Om mannen als Ratcliffe te sussen heeft Labour de toezeggingen van de bevolking om de rechten van werknemers te versterken al afgezwakt. De overgrote meerderheid van de conservatieve kiezers steunt bijvoorbeeld een verbod op nulurencontracten en het recht om te stoppen (wat betekent dat werkgevers er niet op kunnen aandringen contact op te nemen met werknemers buiten hun betaalde uren). Labour heeft deze voorstellen echter uit haar blauwdruk geschrapt als reactie op lobbywerk van zakenmensen.

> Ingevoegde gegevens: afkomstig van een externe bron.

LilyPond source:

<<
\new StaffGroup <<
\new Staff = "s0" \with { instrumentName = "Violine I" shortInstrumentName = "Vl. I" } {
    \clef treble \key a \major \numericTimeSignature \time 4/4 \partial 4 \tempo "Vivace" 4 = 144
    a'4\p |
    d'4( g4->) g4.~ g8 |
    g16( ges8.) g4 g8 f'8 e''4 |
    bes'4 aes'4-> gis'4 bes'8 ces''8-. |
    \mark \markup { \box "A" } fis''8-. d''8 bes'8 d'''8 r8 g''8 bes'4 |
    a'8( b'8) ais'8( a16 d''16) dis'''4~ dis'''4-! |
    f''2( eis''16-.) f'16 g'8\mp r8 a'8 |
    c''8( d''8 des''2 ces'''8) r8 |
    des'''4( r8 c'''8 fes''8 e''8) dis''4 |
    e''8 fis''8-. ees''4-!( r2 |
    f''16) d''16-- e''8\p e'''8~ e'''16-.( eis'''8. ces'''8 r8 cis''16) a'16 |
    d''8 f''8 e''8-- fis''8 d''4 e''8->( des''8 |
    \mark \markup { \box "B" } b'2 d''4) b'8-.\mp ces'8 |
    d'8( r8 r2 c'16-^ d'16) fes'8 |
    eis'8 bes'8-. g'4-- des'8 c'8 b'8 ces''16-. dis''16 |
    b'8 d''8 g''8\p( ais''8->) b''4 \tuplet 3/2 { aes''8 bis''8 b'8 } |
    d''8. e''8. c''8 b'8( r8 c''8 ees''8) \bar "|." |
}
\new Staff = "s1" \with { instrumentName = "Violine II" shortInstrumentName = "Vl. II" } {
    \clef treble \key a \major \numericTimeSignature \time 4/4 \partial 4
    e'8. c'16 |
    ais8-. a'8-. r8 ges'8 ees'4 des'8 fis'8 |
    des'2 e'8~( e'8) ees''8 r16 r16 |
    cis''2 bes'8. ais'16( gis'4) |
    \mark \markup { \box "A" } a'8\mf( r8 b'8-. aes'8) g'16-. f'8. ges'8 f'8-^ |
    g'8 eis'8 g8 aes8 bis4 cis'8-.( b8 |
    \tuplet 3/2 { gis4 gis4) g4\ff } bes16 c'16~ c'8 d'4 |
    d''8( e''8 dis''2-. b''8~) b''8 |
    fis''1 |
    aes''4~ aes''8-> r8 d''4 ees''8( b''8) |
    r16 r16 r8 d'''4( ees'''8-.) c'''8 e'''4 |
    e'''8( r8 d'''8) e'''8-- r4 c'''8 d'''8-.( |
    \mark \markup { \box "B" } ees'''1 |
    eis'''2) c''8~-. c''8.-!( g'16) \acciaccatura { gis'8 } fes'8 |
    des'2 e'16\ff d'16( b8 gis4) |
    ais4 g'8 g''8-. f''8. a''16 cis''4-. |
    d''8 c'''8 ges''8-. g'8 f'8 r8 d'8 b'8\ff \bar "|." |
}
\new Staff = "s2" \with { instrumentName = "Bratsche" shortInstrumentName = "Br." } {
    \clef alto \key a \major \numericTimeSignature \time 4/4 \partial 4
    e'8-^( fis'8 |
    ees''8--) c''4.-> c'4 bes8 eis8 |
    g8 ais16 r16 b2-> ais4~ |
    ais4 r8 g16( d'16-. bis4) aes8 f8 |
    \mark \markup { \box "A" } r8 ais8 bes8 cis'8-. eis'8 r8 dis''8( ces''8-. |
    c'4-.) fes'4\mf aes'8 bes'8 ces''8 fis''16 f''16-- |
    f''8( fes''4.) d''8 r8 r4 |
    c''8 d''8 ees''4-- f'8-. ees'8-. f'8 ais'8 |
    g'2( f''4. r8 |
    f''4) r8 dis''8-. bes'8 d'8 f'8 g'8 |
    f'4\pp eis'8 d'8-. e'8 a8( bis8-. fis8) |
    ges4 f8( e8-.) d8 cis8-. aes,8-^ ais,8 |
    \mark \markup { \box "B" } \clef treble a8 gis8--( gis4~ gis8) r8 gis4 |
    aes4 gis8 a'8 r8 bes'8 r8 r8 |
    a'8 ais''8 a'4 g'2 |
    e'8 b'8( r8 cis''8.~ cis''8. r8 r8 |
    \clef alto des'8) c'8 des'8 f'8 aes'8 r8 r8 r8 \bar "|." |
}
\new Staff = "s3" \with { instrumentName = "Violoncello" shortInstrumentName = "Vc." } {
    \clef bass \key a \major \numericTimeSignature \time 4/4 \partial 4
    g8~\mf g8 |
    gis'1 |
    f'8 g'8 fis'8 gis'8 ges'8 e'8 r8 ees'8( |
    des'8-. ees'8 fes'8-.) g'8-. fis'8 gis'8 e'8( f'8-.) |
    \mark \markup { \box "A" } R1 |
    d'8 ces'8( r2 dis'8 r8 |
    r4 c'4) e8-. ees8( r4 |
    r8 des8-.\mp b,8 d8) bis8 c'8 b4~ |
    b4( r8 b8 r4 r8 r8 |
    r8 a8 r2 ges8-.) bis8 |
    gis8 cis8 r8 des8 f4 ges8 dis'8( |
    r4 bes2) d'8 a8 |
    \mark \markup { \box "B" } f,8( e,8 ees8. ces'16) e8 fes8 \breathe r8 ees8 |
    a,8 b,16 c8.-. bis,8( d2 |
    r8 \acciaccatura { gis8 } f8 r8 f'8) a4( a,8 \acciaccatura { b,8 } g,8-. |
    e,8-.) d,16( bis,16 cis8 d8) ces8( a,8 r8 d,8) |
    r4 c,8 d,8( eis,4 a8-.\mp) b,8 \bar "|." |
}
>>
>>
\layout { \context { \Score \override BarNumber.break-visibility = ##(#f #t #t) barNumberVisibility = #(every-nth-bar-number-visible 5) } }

De vastberadenheid van Labour om zo weinig mogelijk te bieden in een tijd waarin het economische model van na Thatcher zichtbaar uiteenvalt, helpt een schijnbare paradox te verklaren. Ook al heeft de partij een grote voorsprong in de peilingen, de leider en zijn topteam zijn noch geliefd noch vertrouwd door de meerderheid van de kiezers. Tony Blair reed in 1997 naar de overwinning met een flauw popdeuntje genaamd ‘Things Can Only Get Better’ als zijn campagnelied, maar het heeft weinig zin nu dat een Labour-regering tot tastbare verbeteringen zal leiden.
Dit zal Labour er waarschijnlijk niet van weerhouden om op 4 juli met een comfortabele marge te winnen. De Tories verkeren in een erbarmelijke toestand na meer dan een decennium van meedogenloos sociaal vandalisme, en Sunak heeft tot nu toe geen bewijs geleverd dat hij de man is die kan redden hun fortuin. Toch zal de belangrijkste prioriteit van een Starmer-regering het indammen van de gevolgen van dat vandalisme zijn, in een tijd waarin progressieve sociale hervormingen dringend nodig zijn.